If you fill in paper returns, HMRC will send you a form shortly after the end of your accounting period.
You must fill in a return even if you don’t need to pay any tax for the accounting period.
Find more on how to pay.
Returns for periods before 1 December 2014
If you were due to, but haven’t filled in a return for any period before 1 December 2014, you may be charged penalties.
If you need a return for an accounting period ending on or before 30 November 2014, you can contact HMRC by phone.

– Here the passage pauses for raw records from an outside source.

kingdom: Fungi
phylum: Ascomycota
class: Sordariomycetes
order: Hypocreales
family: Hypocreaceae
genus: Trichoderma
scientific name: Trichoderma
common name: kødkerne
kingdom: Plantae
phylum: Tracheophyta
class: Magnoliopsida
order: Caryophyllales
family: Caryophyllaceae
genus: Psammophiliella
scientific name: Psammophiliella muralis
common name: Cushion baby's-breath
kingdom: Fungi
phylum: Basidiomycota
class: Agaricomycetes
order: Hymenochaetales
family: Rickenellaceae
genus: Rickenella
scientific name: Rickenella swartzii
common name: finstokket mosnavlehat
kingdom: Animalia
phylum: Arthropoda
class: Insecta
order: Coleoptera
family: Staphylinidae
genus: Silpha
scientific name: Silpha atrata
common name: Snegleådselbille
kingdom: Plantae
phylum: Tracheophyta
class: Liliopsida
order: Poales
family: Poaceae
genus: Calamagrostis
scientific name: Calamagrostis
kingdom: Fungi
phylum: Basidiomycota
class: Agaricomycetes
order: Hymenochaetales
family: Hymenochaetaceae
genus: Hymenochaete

When you call you’ll need:
- your GBD, PBD, or RGD reference number, for example ‘Betting/12345678’ for GBD, ‘PB/123456789’ for PBD, or ‘RG/123456789’ for RGD
- your registered address
- the start and end date of the accounting period you need a return for
Changes to your registration and deregistration
You must tell HMRC about any changes or mistakes in your registration application within one month of the date you registered, or within one month of the change happening, whichever is the later. Changes you need to tell HMRC about include:
- a change to business type
- a change of name or address
- opening or closing a business
- ceasing to trade
- adding an agent
- registering for another tax
- changing your return accounting period
If you want to deregister either as an individual or group, you must tell HMRC 14 days before the event. We will need to know:
- your GBD, PBD or RGD registration number
- the date you want the deregistration to take effect
- confirmation that your GBD, PBD or RGD activities have stopped
How to tell HMRC about changes
If you didn’t register online write to HMRC National Registration Unit.
Penalties and appeals
You could be charged a penalty for any failure to meet your obligations, for example if:
- you don’t tell HMRC about any business changes at the right time
- you don’t send your return and payment by the due date
- your return or other tax document isn’t accurate and as a result you don’t pay enough tax
- you don’t tell HMRC that a duty assessment sent to you is too low
Find out more about penalties you may have to pay HMRC.
If you’ve been given a penalty and you think it’s wrong, you can send an appeal to HMRC.
You should keep your records for 4 years as HMRC might ask to see them. Use the links below to see the records you need to keep for each of the taxes.
Section 8 of Notice 451a: General Betting Duty.
Section 7 of Notice 451: General Betting Duty (edition April 2010) for periods before 1 December 2014.
Section 9 of Notice 147a: Pool Betting Duty.
Section 10 of Notice 147: Pool Betting Duty (edition September 2010) for periods before 1 December 2014.
Section 8 of Notice 455a: Remote Gaming Duty.
Section 7 of Notice 455: Remote Gaming Duty (edition April 2010) for periods before 1 December 2014.